• REQUIREMENTS: Can you edit the entries below so that "bounding box" becomes "bounding rectangle" and nothing else changes?

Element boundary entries

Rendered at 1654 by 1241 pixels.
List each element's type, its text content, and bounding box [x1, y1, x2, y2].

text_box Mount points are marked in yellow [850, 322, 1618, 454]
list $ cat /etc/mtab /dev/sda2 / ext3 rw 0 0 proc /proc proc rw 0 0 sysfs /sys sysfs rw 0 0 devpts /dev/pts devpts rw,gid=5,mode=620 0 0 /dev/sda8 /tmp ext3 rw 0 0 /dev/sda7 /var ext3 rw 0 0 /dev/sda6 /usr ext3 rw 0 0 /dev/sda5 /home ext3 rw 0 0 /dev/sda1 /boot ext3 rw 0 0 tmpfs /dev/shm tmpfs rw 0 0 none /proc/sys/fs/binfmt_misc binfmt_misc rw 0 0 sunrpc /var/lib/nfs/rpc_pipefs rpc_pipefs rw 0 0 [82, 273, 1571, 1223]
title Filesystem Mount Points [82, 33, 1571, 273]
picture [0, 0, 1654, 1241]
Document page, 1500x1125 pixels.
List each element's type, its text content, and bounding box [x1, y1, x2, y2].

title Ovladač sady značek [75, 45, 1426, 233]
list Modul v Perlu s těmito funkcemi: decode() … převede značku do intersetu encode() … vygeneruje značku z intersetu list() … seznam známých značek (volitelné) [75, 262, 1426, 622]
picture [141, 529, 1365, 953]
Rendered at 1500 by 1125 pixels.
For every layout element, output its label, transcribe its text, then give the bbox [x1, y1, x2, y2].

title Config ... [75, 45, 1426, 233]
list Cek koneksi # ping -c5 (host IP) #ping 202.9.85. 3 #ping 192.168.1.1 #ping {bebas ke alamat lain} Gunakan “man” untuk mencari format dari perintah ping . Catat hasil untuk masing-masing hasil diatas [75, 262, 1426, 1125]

• EXERCISE RESULT:
Rendered at 1654 by 1241 pixels.
List each element's type, its text content, and bounding rectangle [x1, y1, x2, y2].

text_box Mount points are marked in yellow [850, 322, 1618, 454]
list $ cat /etc/mtab /dev/sda2 / ext3 rw 0 0 proc /proc proc rw 0 0 sysfs /sys sysfs rw 0 0 devpts /dev/pts devpts rw,gid=5,mode=620 0 0 /dev/sda8 /tmp ext3 rw 0 0 /dev/sda7 /var ext3 rw 0 0 /dev/sda6 /usr ext3 rw 0 0 /dev/sda5 /home ext3 rw 0 0 /dev/sda1 /boot ext3 rw 0 0 tmpfs /dev/shm tmpfs rw 0 0 none /proc/sys/fs/binfmt_misc binfmt_misc rw 0 0 sunrpc /var/lib/nfs/rpc_pipefs rpc_pipefs rw 0 0 [82, 273, 1571, 1223]
title Filesystem Mount Points [82, 33, 1571, 273]
picture [0, 0, 1654, 1241]
Document page, 1500x1125 pixels.
List each element's type, its text content, and bounding rectangle [x1, y1, x2, y2].

title Ovladač sady značek [75, 45, 1426, 233]
list Modul v Perlu s těmito funkcemi: decode() … převede značku do intersetu encode() … vygeneruje značku z intersetu list() … seznam známých značek (volitelné) [75, 262, 1426, 622]
picture [141, 529, 1365, 953]
Rendered at 1500 by 1125 pixels.
For every layout element, output its label, transcribe its text, then give the bbox [x1, y1, x2, y2].

title Config ... [75, 45, 1426, 233]
list Cek koneksi # ping -c5 (host IP) #ping 202.9.85. 3 #ping 192.168.1.1 #ping {bebas ke alamat lain} Gunakan “man” untuk mencari format dari perintah ping . Catat hasil untuk masing-masing hasil diatas [75, 262, 1426, 1125]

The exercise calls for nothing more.